◆ THE TASK ◆
Copy out the entire excerpt about struggling to find writing time while caring for two children, word for word with nothing changed.

◆ EXCERPT ◆
But that's not what I said. I haven't responded yet. And I feel guilty about that.
Tim asks what he can do to help, and I tell him I need 4-6 hour blocks of uninterrupted time to write. He tells me I should write at night, after Sophie goes to bed. First, on nights when he works late (like tonight), Sophie might be in bed, but I still have Josh. Second, Josh needs to eat regularly. Third, by the time I actually have my hands free (like now), it's after 11. I've been up all day, I get little to no sleep at night, and I barely know my name. Trying to focus and write a paper is impossible. Look at me, I can't write a cohesive blog post. Imagine if I was trying to read and synthesize scientific papers.
I feel for Tim, I do. I know work is busy. But when he works till 9 (like tonight) and then has to go in early (like tomorrow), that means that I have to find a way to pick up/drop off Sophie at daycare (usually with Josh in tow, like tomorrow), and that I have two kids to my one set of hands. Thank God Jen was here today. Joe was around for a bit too. At least I could leave Josh with them and go get Sophie on my own. Last time I dropped off Sophie when I had Josh, one of the infants had hand, foot, and mouth disease, so I had to leave Josh in one of the front rooms (with someone, of course) while I took Sophie back. That's awesome.

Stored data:

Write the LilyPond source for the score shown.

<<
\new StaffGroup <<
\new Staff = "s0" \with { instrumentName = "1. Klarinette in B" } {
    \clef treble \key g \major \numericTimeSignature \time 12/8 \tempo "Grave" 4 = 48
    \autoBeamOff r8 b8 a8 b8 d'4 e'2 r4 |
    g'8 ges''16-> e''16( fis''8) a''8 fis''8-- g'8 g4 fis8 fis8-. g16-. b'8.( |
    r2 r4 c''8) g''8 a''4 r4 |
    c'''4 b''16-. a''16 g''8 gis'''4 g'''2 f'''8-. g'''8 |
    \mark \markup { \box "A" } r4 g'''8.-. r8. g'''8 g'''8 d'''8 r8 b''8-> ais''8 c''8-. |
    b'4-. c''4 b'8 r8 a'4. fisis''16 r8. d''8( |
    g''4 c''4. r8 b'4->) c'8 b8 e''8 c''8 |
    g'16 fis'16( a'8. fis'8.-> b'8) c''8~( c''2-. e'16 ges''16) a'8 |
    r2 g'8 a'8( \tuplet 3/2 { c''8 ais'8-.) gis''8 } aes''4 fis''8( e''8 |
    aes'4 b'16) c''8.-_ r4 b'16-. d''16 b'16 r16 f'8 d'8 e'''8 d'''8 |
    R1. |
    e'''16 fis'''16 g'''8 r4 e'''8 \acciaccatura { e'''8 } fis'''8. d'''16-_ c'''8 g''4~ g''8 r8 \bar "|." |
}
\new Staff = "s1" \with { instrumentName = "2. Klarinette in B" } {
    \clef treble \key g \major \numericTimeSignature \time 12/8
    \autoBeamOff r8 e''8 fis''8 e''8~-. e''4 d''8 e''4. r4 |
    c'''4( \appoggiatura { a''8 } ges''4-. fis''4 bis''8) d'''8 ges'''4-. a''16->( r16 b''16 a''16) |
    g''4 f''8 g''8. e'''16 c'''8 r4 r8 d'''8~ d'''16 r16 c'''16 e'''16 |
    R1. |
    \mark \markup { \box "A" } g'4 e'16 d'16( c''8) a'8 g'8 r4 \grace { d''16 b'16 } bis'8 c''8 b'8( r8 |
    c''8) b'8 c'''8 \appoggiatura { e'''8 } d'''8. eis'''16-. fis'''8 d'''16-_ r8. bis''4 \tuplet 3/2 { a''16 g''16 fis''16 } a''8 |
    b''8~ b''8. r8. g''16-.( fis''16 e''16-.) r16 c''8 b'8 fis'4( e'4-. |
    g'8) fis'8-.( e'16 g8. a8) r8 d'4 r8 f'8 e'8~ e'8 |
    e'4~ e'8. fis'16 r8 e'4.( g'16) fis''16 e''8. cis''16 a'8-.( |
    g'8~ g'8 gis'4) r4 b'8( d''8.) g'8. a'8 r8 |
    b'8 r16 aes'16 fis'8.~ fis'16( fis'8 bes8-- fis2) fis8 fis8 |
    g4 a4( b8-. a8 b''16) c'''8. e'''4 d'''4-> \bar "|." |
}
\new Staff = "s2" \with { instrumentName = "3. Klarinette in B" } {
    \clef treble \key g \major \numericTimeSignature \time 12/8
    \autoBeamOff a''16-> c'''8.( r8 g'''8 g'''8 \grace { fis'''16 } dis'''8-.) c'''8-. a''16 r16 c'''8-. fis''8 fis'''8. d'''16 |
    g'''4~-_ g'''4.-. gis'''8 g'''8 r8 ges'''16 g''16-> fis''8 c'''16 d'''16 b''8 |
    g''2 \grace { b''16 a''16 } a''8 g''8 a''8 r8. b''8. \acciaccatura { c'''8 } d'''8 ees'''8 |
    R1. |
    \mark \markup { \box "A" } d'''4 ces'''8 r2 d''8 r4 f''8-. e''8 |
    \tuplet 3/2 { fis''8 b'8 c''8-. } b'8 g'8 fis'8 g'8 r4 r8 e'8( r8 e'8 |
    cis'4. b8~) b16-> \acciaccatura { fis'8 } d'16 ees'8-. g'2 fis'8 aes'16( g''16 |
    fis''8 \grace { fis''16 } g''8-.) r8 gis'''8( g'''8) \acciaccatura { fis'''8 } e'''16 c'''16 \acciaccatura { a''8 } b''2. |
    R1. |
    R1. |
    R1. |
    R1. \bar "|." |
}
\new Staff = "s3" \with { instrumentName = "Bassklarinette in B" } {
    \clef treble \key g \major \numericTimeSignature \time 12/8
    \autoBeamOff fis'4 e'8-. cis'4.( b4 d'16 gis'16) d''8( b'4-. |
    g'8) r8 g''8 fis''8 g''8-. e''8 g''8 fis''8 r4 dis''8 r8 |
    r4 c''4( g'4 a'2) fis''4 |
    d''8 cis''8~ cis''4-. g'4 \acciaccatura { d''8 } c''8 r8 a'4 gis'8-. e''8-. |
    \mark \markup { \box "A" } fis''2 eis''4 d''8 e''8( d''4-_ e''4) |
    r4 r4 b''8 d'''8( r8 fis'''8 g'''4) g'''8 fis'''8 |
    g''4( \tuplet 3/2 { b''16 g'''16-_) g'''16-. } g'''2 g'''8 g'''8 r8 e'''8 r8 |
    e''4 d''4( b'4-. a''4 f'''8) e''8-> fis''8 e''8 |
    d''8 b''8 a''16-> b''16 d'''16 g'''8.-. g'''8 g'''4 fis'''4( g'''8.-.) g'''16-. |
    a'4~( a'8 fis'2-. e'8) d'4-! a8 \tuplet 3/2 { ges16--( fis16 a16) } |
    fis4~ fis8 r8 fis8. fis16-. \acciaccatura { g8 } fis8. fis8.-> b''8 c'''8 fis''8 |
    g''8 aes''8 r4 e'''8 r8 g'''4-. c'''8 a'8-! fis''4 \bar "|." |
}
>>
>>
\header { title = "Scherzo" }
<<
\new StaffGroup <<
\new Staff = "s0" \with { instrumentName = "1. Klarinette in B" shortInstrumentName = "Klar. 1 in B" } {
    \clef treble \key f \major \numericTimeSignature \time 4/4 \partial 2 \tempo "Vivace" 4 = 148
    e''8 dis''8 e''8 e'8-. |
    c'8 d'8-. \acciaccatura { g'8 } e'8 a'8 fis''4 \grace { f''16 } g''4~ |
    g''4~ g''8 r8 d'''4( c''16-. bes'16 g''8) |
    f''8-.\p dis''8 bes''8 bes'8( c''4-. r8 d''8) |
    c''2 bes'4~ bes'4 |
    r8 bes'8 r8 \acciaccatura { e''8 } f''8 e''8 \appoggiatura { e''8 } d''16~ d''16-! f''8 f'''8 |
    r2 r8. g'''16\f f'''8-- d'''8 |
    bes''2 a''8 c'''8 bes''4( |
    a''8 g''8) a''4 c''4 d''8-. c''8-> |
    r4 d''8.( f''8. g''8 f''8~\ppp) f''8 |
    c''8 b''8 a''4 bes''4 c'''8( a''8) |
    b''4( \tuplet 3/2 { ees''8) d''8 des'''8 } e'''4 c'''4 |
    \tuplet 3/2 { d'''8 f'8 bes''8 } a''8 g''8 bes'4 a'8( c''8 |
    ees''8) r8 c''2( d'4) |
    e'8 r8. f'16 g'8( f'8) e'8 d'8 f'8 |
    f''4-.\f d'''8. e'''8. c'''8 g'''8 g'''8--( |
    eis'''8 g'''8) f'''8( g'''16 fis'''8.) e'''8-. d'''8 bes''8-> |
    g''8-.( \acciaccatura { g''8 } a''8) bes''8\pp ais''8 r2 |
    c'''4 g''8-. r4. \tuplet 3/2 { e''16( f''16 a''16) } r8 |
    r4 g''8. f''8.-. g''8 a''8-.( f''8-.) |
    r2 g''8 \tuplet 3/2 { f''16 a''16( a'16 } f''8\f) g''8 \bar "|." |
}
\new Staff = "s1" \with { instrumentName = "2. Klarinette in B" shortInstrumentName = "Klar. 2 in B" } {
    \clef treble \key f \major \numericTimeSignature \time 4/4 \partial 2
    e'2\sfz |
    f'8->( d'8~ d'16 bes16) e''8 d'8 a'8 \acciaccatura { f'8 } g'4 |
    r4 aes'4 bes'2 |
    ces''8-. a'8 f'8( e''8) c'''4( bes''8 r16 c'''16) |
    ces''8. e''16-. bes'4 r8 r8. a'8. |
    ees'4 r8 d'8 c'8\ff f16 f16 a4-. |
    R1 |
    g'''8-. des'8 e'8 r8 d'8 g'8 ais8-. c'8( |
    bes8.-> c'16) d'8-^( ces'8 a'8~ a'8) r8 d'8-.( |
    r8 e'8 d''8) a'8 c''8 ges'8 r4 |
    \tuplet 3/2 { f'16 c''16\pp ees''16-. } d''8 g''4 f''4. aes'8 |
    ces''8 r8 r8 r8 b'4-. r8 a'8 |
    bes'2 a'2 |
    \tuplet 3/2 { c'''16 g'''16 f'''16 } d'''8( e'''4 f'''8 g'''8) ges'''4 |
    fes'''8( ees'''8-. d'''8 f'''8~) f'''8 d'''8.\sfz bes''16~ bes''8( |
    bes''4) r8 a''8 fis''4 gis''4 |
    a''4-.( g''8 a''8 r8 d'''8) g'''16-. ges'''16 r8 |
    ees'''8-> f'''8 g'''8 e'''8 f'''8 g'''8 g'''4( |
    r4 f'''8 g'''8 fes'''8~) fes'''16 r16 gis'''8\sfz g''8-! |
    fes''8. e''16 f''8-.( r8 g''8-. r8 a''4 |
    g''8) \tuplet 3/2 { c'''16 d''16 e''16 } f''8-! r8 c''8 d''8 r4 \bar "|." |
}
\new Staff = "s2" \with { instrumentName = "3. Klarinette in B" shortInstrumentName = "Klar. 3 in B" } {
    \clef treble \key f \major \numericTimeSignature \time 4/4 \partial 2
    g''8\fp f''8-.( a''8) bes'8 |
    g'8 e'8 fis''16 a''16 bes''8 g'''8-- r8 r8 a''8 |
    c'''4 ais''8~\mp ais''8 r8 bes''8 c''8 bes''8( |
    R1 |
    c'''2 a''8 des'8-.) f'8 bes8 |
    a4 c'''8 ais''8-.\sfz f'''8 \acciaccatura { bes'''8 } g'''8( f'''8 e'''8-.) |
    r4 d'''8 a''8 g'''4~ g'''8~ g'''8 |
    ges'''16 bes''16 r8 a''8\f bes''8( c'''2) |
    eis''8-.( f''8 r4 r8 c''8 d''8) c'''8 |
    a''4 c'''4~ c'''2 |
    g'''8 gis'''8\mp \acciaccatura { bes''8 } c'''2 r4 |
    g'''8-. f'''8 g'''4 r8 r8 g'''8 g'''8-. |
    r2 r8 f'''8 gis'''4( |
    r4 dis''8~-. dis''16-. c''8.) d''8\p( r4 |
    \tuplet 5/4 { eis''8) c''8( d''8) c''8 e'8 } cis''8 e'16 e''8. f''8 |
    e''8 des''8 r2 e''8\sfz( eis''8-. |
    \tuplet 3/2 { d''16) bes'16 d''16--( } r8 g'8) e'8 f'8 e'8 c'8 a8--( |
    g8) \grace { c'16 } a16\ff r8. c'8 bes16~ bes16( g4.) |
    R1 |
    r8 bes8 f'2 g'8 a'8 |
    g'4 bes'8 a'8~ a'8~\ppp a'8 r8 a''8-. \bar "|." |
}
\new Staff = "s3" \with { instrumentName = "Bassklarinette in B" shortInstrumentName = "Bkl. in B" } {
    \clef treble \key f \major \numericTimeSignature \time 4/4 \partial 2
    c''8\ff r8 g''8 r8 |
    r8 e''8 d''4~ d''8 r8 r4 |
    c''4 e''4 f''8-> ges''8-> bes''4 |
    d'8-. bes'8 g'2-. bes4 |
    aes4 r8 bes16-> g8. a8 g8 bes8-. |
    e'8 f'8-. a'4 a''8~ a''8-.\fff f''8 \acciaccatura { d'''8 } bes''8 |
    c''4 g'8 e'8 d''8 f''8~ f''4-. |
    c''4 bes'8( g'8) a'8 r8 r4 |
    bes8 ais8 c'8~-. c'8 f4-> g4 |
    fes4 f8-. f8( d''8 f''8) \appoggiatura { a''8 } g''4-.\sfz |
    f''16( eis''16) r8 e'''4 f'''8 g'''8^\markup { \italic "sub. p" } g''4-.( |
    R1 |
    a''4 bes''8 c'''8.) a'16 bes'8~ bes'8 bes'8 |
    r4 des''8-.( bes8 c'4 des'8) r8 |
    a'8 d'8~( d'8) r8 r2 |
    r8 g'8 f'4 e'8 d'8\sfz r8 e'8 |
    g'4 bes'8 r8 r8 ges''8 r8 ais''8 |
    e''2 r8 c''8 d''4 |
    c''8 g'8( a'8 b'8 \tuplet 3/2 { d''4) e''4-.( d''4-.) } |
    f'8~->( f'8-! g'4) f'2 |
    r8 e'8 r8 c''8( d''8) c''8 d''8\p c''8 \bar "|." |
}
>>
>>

◆ OUTPUT BELOW ◆
But that's not what I said. I haven't responded yet. And I feel guilty about that.
Tim asks what he can do to help, and I tell him I need 4-6 hour blocks of uninterrupted time to write. He tells me I should write at night, after Sophie goes to bed. First, on nights when he works late (like tonight), Sophie might be in bed, but I still have Josh. Second, Josh needs to eat regularly. Third, by the time I actually have my hands free (like now), it's after 11. I've been up all day, I get little to no sleep at night, and I barely know my name. Trying to focus and write a paper is impossible. Look at me, I can't write a cohesive blog post. Imagine if I was trying to read and synthesize scientific papers.
I feel for Tim, I do. I know work is busy. But when he works till 9 (like tonight) and then has to go in early (like tomorrow), that means that I have to find a way to pick up/drop off Sophie at daycare (usually with Josh in tow, like tomorrow), and that I have two kids to my one set of hands. Thank God Jen was here today. Joe was around for a bit too. At least I could leave Josh with them and go get Sophie on my own. Last time I dropped off Sophie when I had Josh, one of the infants had hand, foot, and mouth disease, so I had to leave Josh in one of the front rooms (with someone, of course) while I took Sophie back. That's awesome.